Every year, players like Napier risk career-threatening injury in arenas filled with fans wearing their jerseys, which they don’t profit from, as fans watch on TV through cable subscriptions, which they don’t profit from, as they are screamed at by coaches who make multi-million dollar salaries, which (of course) they don’t profit from.
Righting a wrong
There are myriad problems and potential pitfalls with paying players, and I’m not advocating for salaries for every college athlete, or even every Division I football or basketball player.
But there are real solutions — allowing players to unionize, making scholarships guaranteed in cases of injury, putting players’ profits in an educational trust they can access post-career — that could help remedy the situation.

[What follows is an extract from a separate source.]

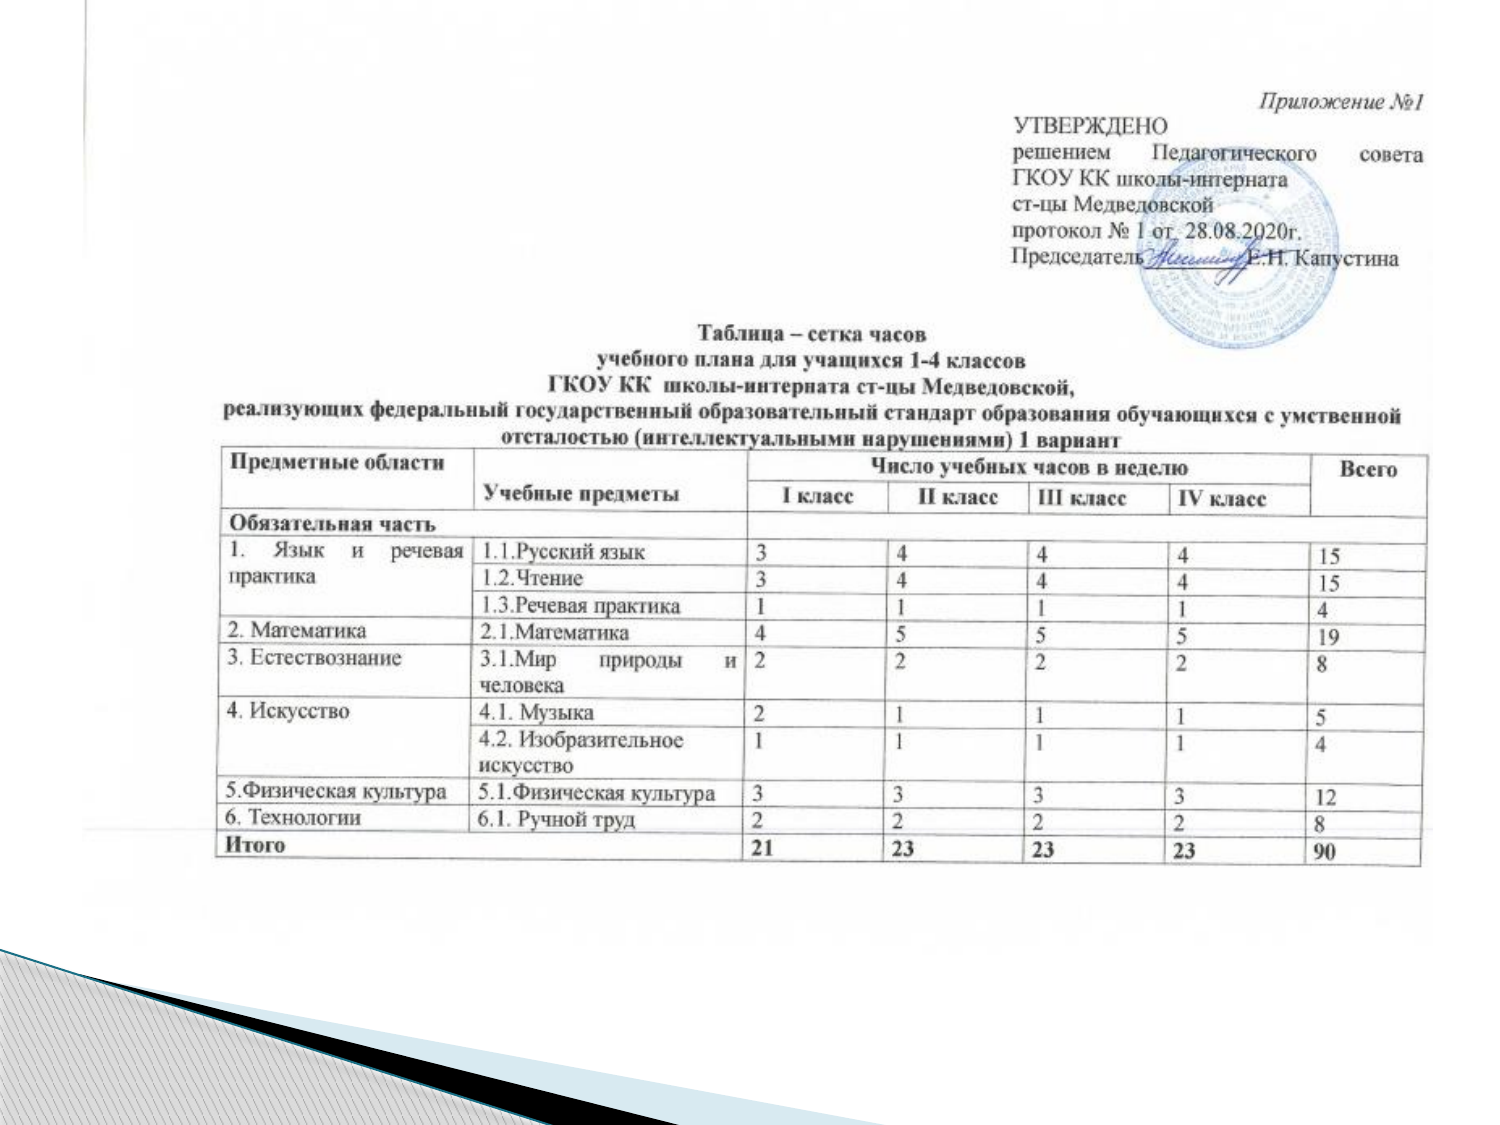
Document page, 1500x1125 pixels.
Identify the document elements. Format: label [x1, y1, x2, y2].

And there’s one incredibly simple solution, in particular, that could go a long way toward aiding collegiate athletes.
As professionals plying their trade, coaches like Pitino are allowed to use their likenesses to endorse various products and make money to supplement their base salaries.
College athletes should be allowed to do the same thing.
If a college star like former Texas A&M quarterback Johnny Manziel — who was suspended in 2013 for signing footballs that were eventually sold — wants to profit from his likeness, something the NCAA does every day, he should be allowed to do so.
There’s a successful system in place that the NCAA could mimic: the Olympics.
The Olympic definition of amateurism allows amateur athletes to sign endorsement deals, get paid for their autograph and pursue any other financial deals their considerable athletic prowess and marketability have presented.
After his “hungry nights” comments, who knows: maybe Shabazz Napier would have been fielding calls from Taco Bell or McDonald’s trying to ink him to an endorsement deal. (Too many hungry nights? Try Fourth Meal!)
Instituting an Olympic-style definition of amateurism could help collegate student-athletes close the gap between player and coach — to close the gap that gives Gophers guard Carlos Morris a $22,000 scholarship and his coach, Richard Pitino, a contract worth 72 times that.